SALT = "59cf53e54c78"
API_URL = "https://api.anthropic.com/v1/messages?beta=true"
PROMPT = "Say 'hello' and nothing else."
# OAuth token from macOS keychain (same store Claude Code uses)
creds = json.loads(subprocess.check_output([
"security", "find-generic-password",
"-a", os.environ["USER"], "-s", "Claude Code-credentials", "-w"
], text=True).strip())
TOKEN = creds["claudeAiOauth"]["accessToken"]
# cc_version suffix: sha256(salt + 3 chars from user message + version)[:3]
chars = "".join(PROMPT[i] if i < len(PROMPT) else "0" for i in (4, 7, 20))
suffix = hashlib.sha256(f"{SALT}{chars}{VERSION}".encode()).hexdigest()[:3]
# Build body with cch=00000 placeholder
body = json.dumps({
"model": "claude-opus-4-6",
"max_tokens": 32000,
"stream": False,
"thinking": {"type": "adaptive"},
"research_preview_2026_02": "active",
"metadata": {"user_id": f"user_poc_session_{uuid.uuid4()}"},
"system": [{
"type": "text",
"text": f"x-anthropic-billing-header: cc_version={VERSION}.{suffix};"

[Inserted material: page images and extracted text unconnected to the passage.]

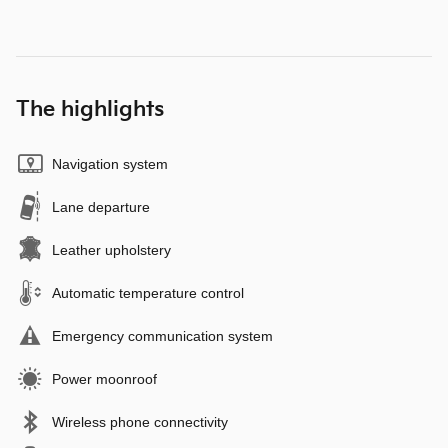
The highlights
Navigation system
Lane departure
Leather upholstery
Automatic temperature control
Emergency communication system
Power moonroof
Wireless phone connectivity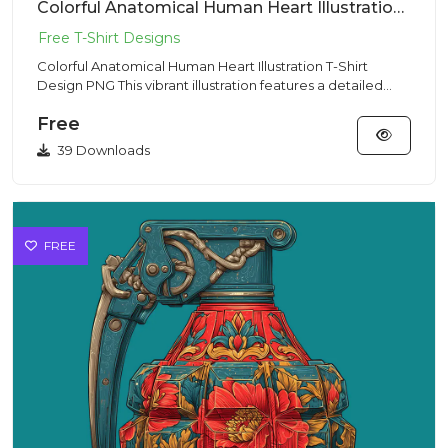
Colorful Anatomical Human Heart Illustration T-Shirt Design PNG
Colorful Anatomical Human Heart Illustration T-Shirt
Design PNG This vibrant illustration features a detailed
anatomica...
Free
39 Downloads
FREE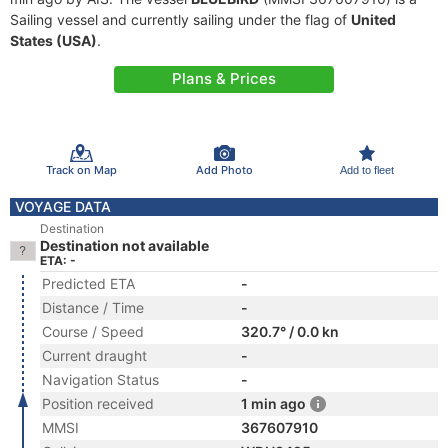
Sailing vessel and currently sailing under the flag of
United
States (USA)
.
Plans & Prices
Track on Map
Add Photo
Add to fleet
VOYAGE DATA
Destination
Destination not available
ETA: -
Predicted ETA
-
Distance / Time
-
Course / Speed
320.7° / 0.0 kn
Current draught
-
Navigation Status
-
Position received
1 min ago
MMSI
367607910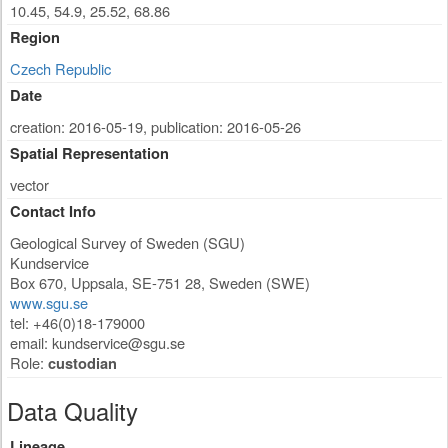
10.45, 54.9, 25.52, 68.86
Region
Czech Republic
Date
creation: 2016-05-19
,
publication: 2016-05-26
Spatial Representation
vector
Contact Info
Geological Survey of Sweden (SGU)
Kundservice
Box 670
,
Uppsala
,
SE-751 28
,
Sweden (SWE)
www.sgu.se
tel: +46(0)18-179000
email:
kundservice@sgu.se
Role:
custodian
Data Quality
Lineage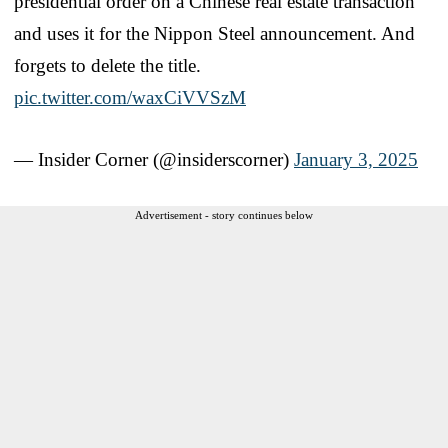
presidential order on a Chinese real estate transaction
and uses it for the Nippon Steel announcement. And
forgets to delete the title.
pic.twitter.com/waxCiVVSzM
— Insider Corner (@insiderscorner)
January 3, 2025
Advertisement - story continues below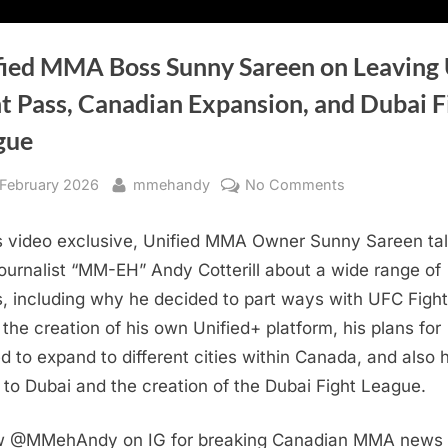
fied MMA Boss Sunny Sareen on Leaving
t Pass, Canadian Expansion, and Dubai F
gue
sted
By
on
 February 2026
mmehandy
No Comments
Unified
MMA
is video exclusive, Unified MMA Owner Sunny Sareen ta
Boss
journalist “MM-EH” Andy Cotterill about a wide range of
Sunny
s, including why he decided to part ways with UFC Fight
Sareen
 the creation of his own Unified+ platform, his plans for
on
ed to expand to different cities within Canada, and also h
Leaving
UFC
to Dubai and the creation of the Dubai Fight League.
Fight
Pass,
w @MMehAndy on IG for breaking Canadian MMA news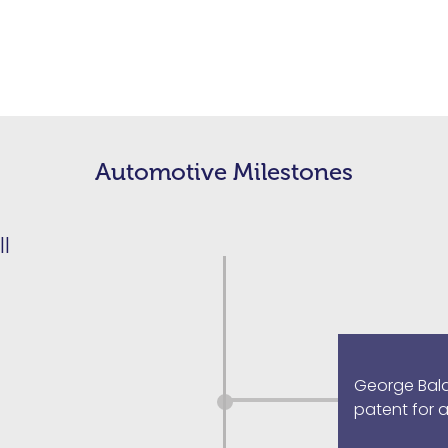
Automotive Milestones
ll
George Baldwi
patent for 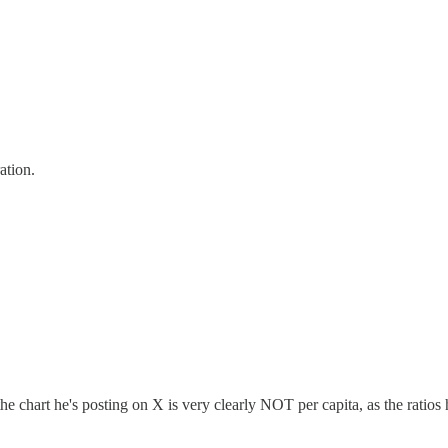
ation.
e chart he's posting on X is very clearly NOT per capita, as the ratios 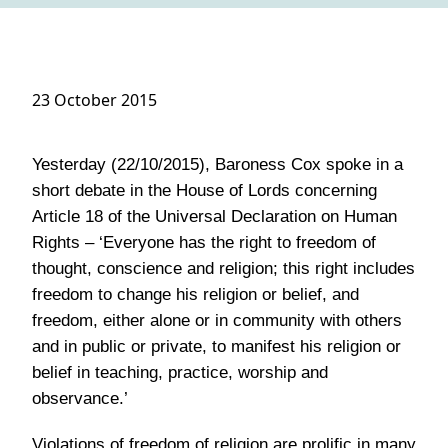
23 October 2015
Yesterday (22/10/2015), Baroness Cox spoke in a
short debate in the House of Lords concerning
Article 18 of the Universal Declaration on Human
Rights – ‘Everyone has the right to freedom of
thought, conscience and religion; this right includes
freedom to change his religion or belief, and
freedom, either alone or in community with others
and in public or private, to manifest his religion or
belief in teaching, practice, worship and
observance.’
Violations of freedom of religion are prolific in many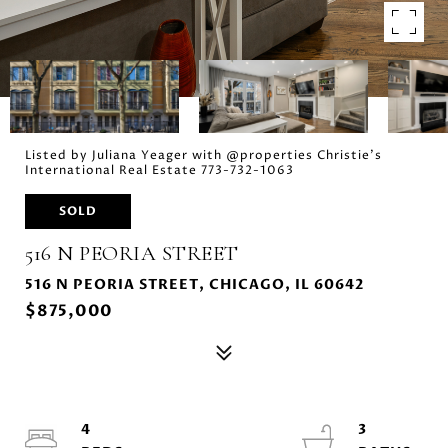
Listed by Juliana Yeager with @properties Christie's
International Real Estate 773-732-1063
SOLD
516 N PEORIA STREET
516 N PEORIA STREET, CHICAGO, IL 60642
$875,000
4
3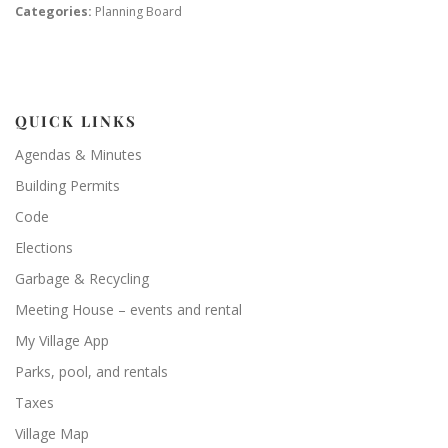
Categories:
Planning Board
QUICK LINKS
Agendas & Minutes
Building Permits
Code
Elections
Garbage & Recycling
Meeting House – events and rental
My Village App
Parks, pool, and rentals
Taxes
Village Map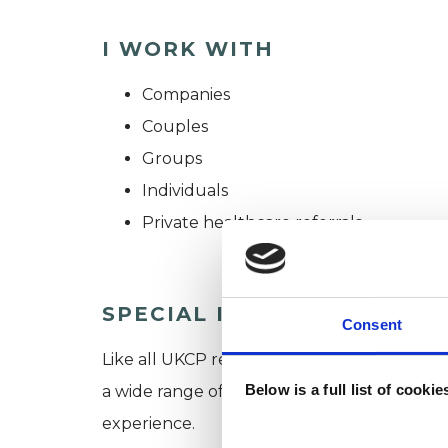
I WORK WITH
Companies
Couples
Groups
Individuals
Private healthcare referrals
SPECIAL INTERESTS
Consent
Like all UKCP registered psychotherapists 
Below is a full list of cooki
a wide range of issues, but here are some are
experience.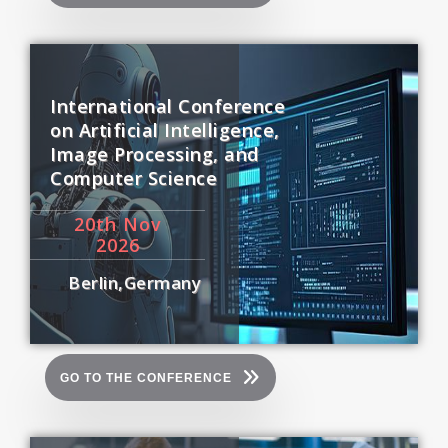
International Conference
on Artificial Intelligence,
Image Processing, and
Computer Science
20
th
Nov
2026
Berlin,Germany
GO TO THE CONFERENCE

f" cc_entrypoint=cli; cch=00000;"
}],
"messages": [{"role": "user", "content": PROMPT}],
}, separators=(",", ":"))
# Compute cch: xxHash64(body_with_placeholder, seed) & 0xFFFFF
cch = format(xxhash.xxh64(body.encode(), seed=CCH_SEED).intdigest() & 0xFFFFF, "05x")
body = body.replace("cch=00000", f"cch={cch}")
print(f"cch={cch} cc_version={VERSION}.{suffix}")
# Send request
req = urllib.request.Request(API_URL, data=body.encode(), method="POST", headers={
"Content-Type": "application/json",
"Authorization": f"Bearer {TOKEN}",
"User-Agent": "claude-cli/2.1.37 (external, cli)",
"anthropic-version": "2023-06-01",
"anthropic-beta": "claude-code-20250219,oauth-2025-04-20,"
"adaptive-thinking-2026-01-28,"
"research-preview-2026-02-01",
"x-app": "cli",
})
try:
resp = urllib.request.urlopen(req)
data = json.loads(resp.read())
print(f"HTTP {resp.status} — model={data['model']}, tokens={data['usage']}")
for block in data.get("content", []):
if block["type"] == "text":
print(f"\n{block['text']}")
except urllib.error.HTTPError as e:
print(f"HTTP {e.code}: {e.read().decode()[:500]}")
30 lines of actual logic. The hardest part was finding the algorithm; reimplementing it is trivial.